In [1]:
import os
src_path = os.getcwd()

In [2]:
#pyspark 세션 생성
from pyspark.context import SparkContext
from pyspark.sql import SQLContext

#로컬 단일머신에서 spark를 실행하기 때문에 local로 지정
#spark는 sql과 같은 연산을 이용해 거대한 데이터 테이블을 다루는 dataframe 추상화 이용
sc = SparkContext('local', 'test')
sql = SQLContext(sc)

In [3]:
#원시 테이블을 위한 dataframe 정의
from pyspark.sql.functions import lit
dem_df = sql.read.text("file://"+src_path+"/dem.txt")
gop_df = sql.read.text("file://"+src_path+"/gop.txt")

In [6]:
#두 소스들을 모두 포함하는 corpus_df를 만들고 dem이 1, gop이 0을 가지는 레이블열 추가
corpus_df = dem_df.select("value", lit(1).alias("label")).union(gop_df.select("value", lit(0).alias("label")))

In [8]:
corpus_df.select("*").limit(5).show()

+--------------------+-----+
|               value|label|
+--------------------+-----+
|A very merry Chri...|    1|
|Stay safe and pro...|    1|
|RT @ossoff: We ca...|    1|
|.@JoeBiden and @K...|    1|
|RT @KamalaHarris:...|    1|
+--------------------+-----+



In [9]:
#데이터를 훈련용과 테스트용으로 나눔
train_df, test_df = corpus_df.randomSplit([0.75, 0.25])

In [11]:
#파이프라인을 이용한 훈련
from pyspark.ml import Pipeline
from pyspark.ml.feature import CountVectorizer, Tokenizer, StopWordsRemover

tokenizer = Tokenizer(inputCol="value", outputCol="words")
stop_words_remover = StopWordsRemover(inputCol="words", outputCol="words_cleaned")
vectorizer = CountVectorizer(inputCol="words_cleaned", outputCol="features")

#데이터를 정리하는데 필요한 파이프라인 정의
cleaning_pipeline = Pipeline(stages=[tokenizer, stop_words_remover, vectorizer])
cleaning_pipeline_model = cleaning_pipeline.fit(corpus_df)

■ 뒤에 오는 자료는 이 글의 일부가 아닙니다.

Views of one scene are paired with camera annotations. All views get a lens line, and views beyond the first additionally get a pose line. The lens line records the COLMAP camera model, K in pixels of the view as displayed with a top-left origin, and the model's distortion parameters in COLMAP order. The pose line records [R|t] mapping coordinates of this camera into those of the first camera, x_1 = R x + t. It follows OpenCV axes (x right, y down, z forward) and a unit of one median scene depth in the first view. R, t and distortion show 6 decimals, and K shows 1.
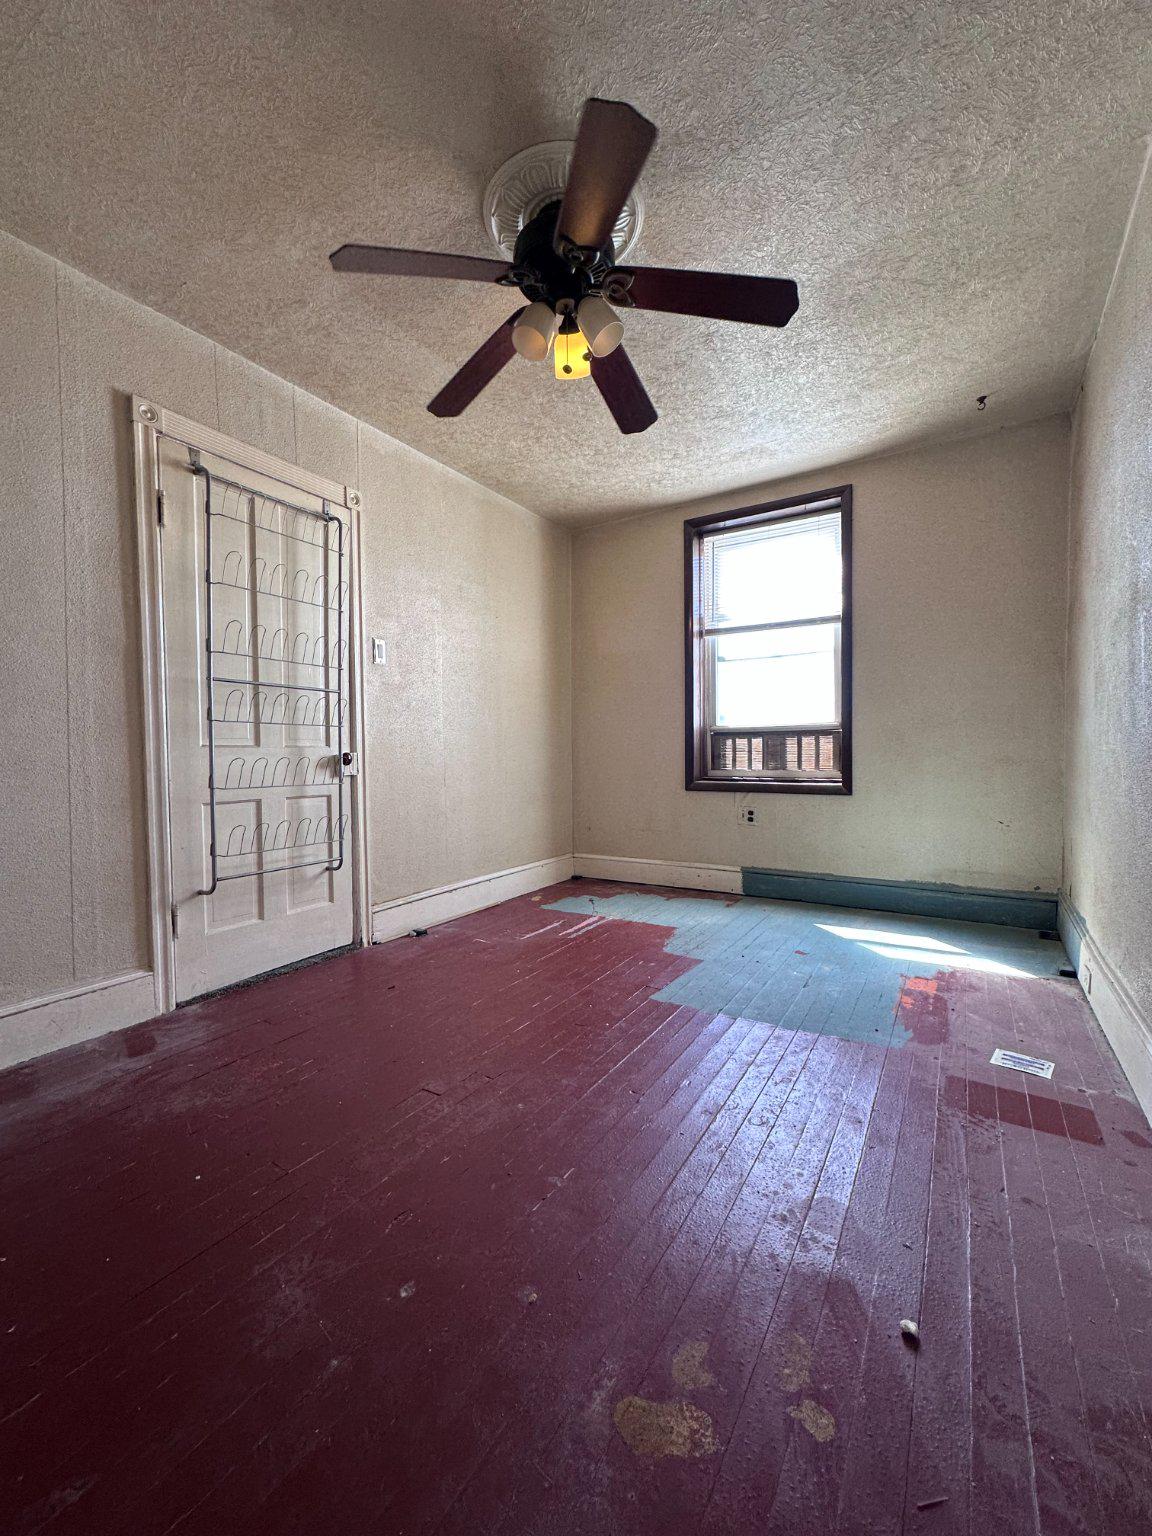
lens RADIAL K [[614.1, 0, 577.8], [0, 614.1, 768.5], [0, 0, 1]] dist [-0.005018, 0.000430]
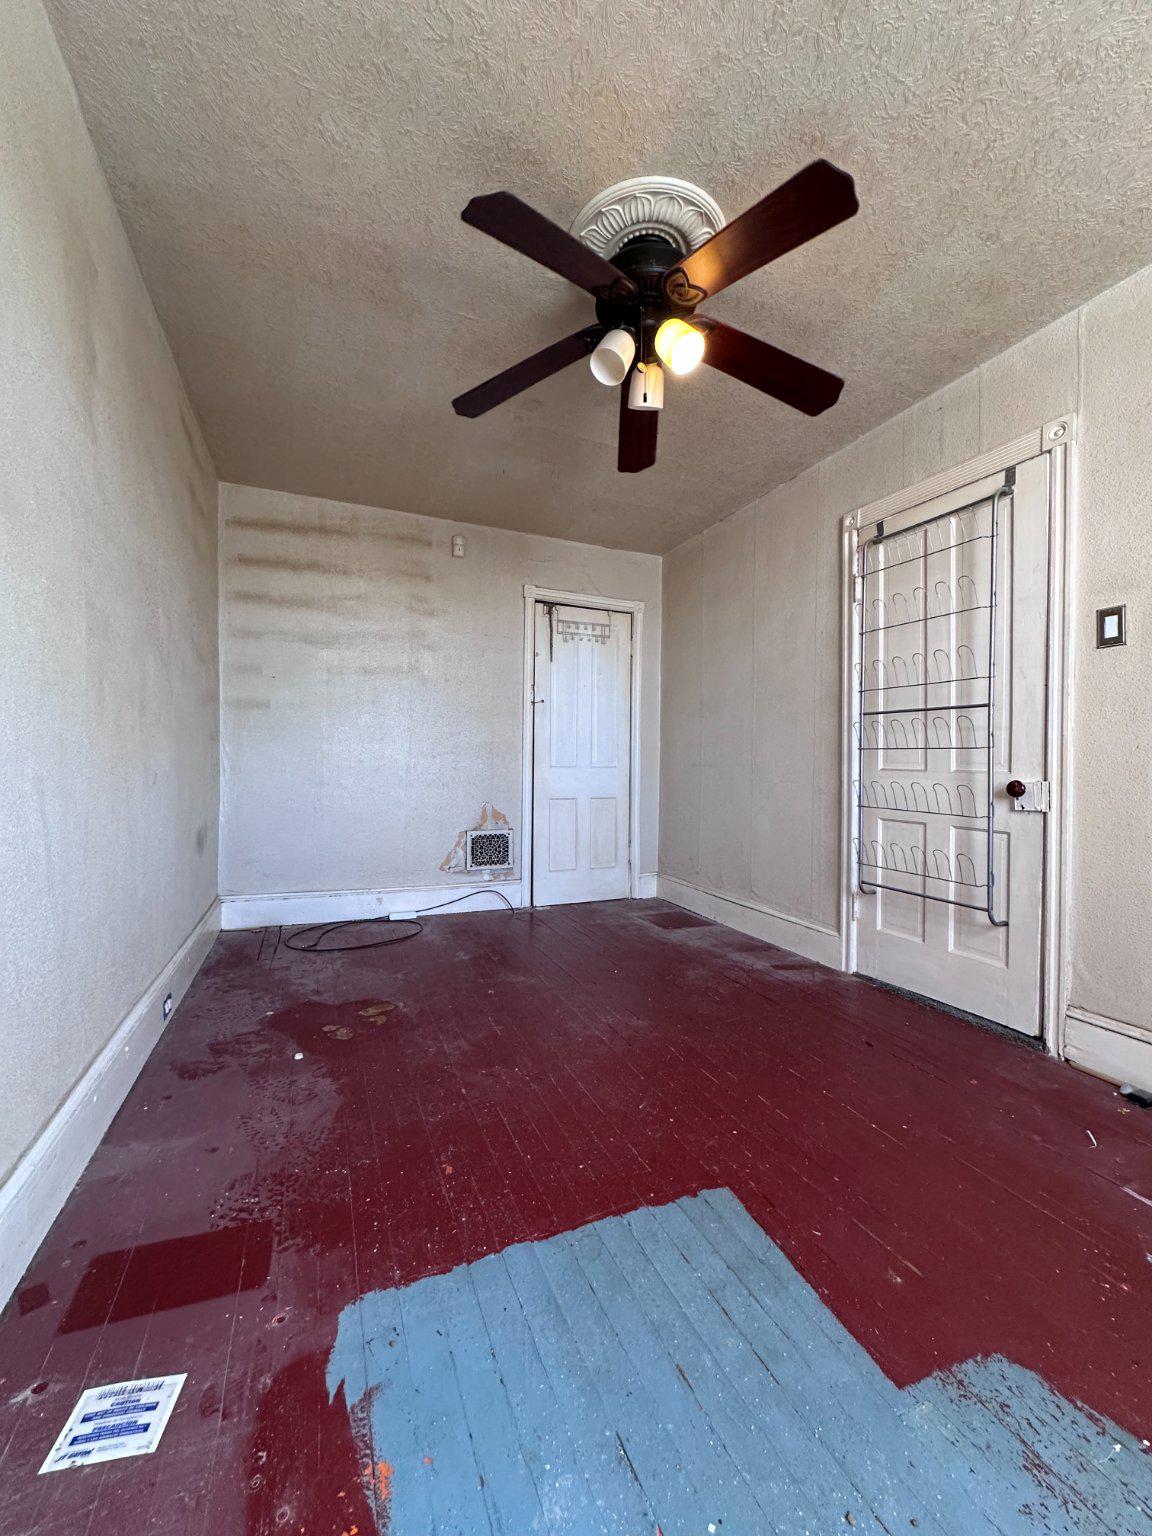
lens RADIAL K [[614.1, 0, 575.7], [0, 614.1, 764.3], [0, 0, 1]] dist [-0.005018, 0.000430]
pose [[-0.573534, 0.008974, -0.819133, 0.709131], [-0.025063, 0.999280, 0.028496, -0.067819], [0.818798, 0.036874, -0.572896, 1.219895]]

cleaned_training_df = cleaning_pipeline_model.transform(train_df)
cleaned_testing_df = cleaning_pipeline_model.transform(test_df)

In [13]:
cleaned_training_df.show(n=5)

+--------------------+-----+--------------------+--------------------+--------------------+
|               value|label|               words|       words_cleaned|            features|
+--------------------+-----+--------------------+--------------------+--------------------+
|.@DenisMcDonough ...|    1|[.@denismcdonough...|[.@denismcdonough...|(2616,[11,21,50,8...|
|.@JanetYellen is ...|    1|[.@janetyellen, i...|[.@janetyellen, o...|(2616,[22,33,61,9...|
|.@JoeBiden and @K...|    1|[.@joebiden, and,...|[.@joebiden, @kam...|(2616,[7,15,30,31...|
|.@JoeBiden and @K...|    1|[.@joebiden, and,...|[.@joebiden, @kam...|(2616,[3,7,14,30,...|
|.@JoeBiden and @K...|    1|[.@joebiden, and,...|[.@joebiden, @kam...|(2616,[4,7,8,29,3...|
+--------------------+-----+--------------------+--------------------+--------------------+
only showing top 5 rows



In [14]:
#위 열들을 naive bayes 분류기에 지정하여 모델의 학습
from pyspark.ml.classification import NaiveBayes
naive_bayes = NaiveBayes(featuresCol="features", labelCol="label")
naive_bayes_model = naive_bayes.fit(cleaned_training_df)
predictions_df = naive_bayes_model.transform(cleaned_testing_df)

In [15]:
predictions_df.select("features", "label", "prediction").limit(3).show()

+--------------------+-----+----------+
|            features|label|prediction|
+--------------------+-----+----------+
|(2616,[22,64,94,2...|    1|       1.0|
|(2616,[4,7,10,15,...|    1|       1.0|
|(2616,[4,5,7,15,2...|    1|       1.0|
+--------------------+-----+----------+



In [16]:
#정확도 평가
from pyspark.ml.evaluation import MulticlassClassificationEvaluator

evaluator = MulticlassClassificationEvaluator(labelCol="label",
                                             predictionCol="prediction",
                                             metricName="accuracy")
evaluator.evaluate(predictions_df)

0.9396551724137931